IRIS SALAZAR, YOU HAVE THE RIGHT
The pandemic sets the stage in Iris Salazar’s You Have The Right, along with more extensive quarantine restrictions than what we have experienced. She sets her story in a large abandoned warehouse where Quarantine Mask-Gear-Aid Contestants have gathered. The characters are outfitted in PPE and masks. And, there are moments for random singing for the cast, which includes the girl host of the contest and three contestants—one who is an undercover cop. Salazar also has suggested directions for off-stage voices to represent radio and police.
“People’s panic, fear, and overreaction were my inspiration,” she explains. “I’ve been working from home since mid-March and was restless. We had various discussions, agreements, and differences of opinions amongst my family about COVID-19. I thought writing something light about the situation was a way for me to relieve some of my stay-at-home frustration.”
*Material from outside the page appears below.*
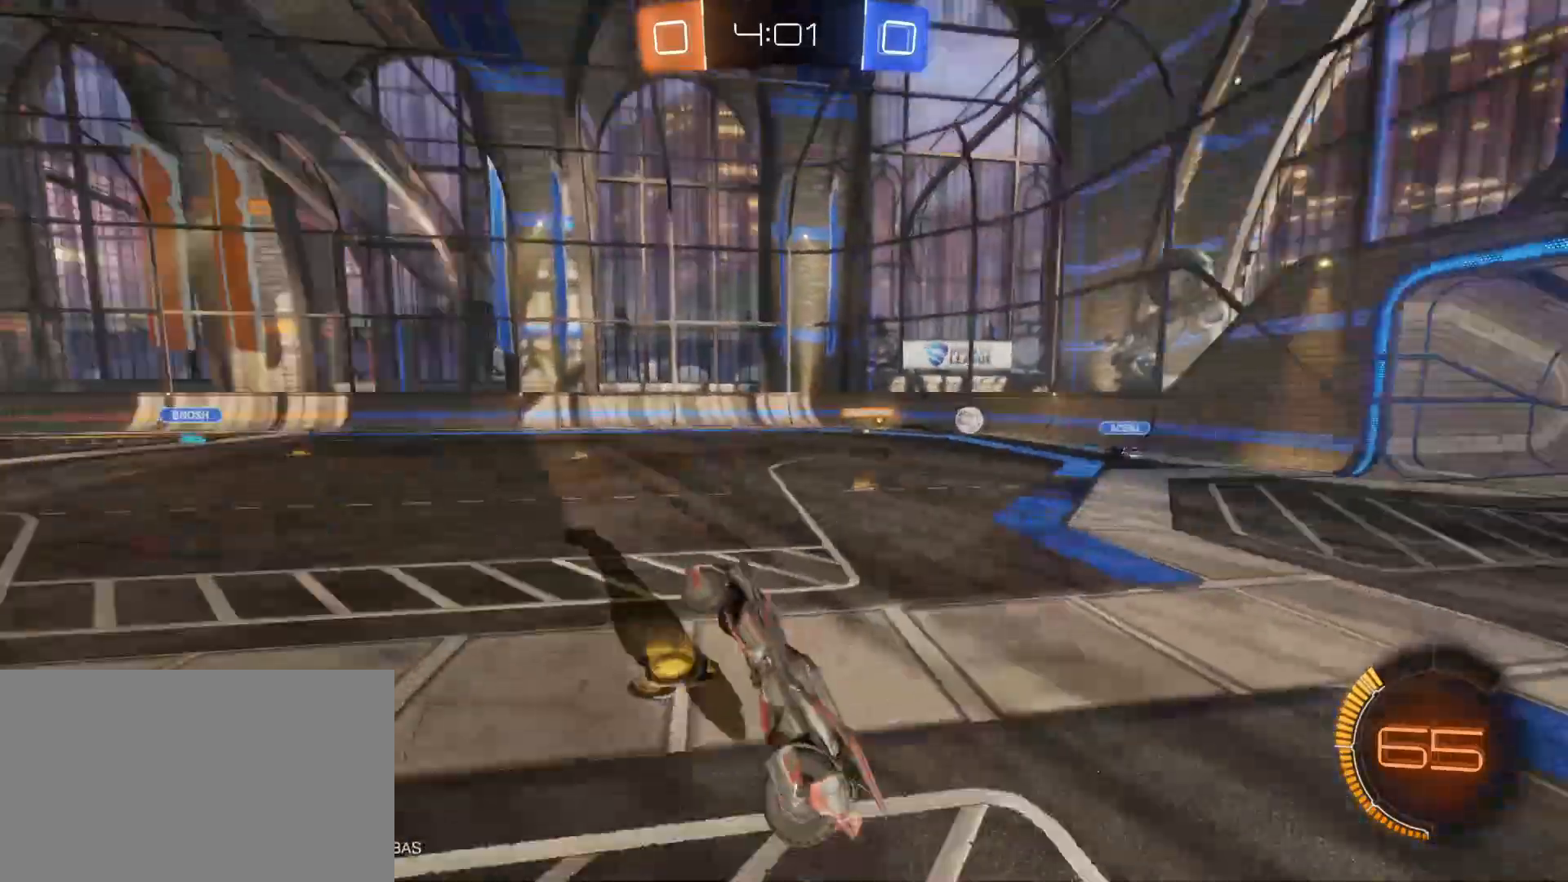
{"keys": ["a", "w"], "mouse": [], "mouse_move": "still", "events": [[267, "w", "down"], [300, "a", "down"]]}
Likewise, she identified with a scene familiar to many people: waiting in line for hours to enter Costco just for a pack of toilet paper. Meanwhile, a woman who had been standing further back in the line with her husband momentarily stepped out to move ahead and stand alongside the wall between Salazar and another woman ahead of her. The woman, who was wearing a mask, had moved because she was cold from the morning air. However, the woman ahead of Salazar was angry and told her to return to spot in the back of the line. “I found myself upset and sticking up for the woman, and a short verbal confrontation started between me and the customer ahead of me,” Salazar recalls. “A Costco manager came out to hand out paper towel coupons and the upset customer called her over saying that the woman was trying to cut in line. When the manager started asking the woman to go to the back of the line I jumped in and explained the situation and the woman was allowed to remain where she was while she waited for her husband.”
Salazar’s point in the play is to have fun, despite the circumstances. “Have fun, especially with the songs I threw in. They are meant to be silly and not overthought,” she adds. Another short play she wrote, American Pride, received its premiere in Plan-B’s …Of Color production.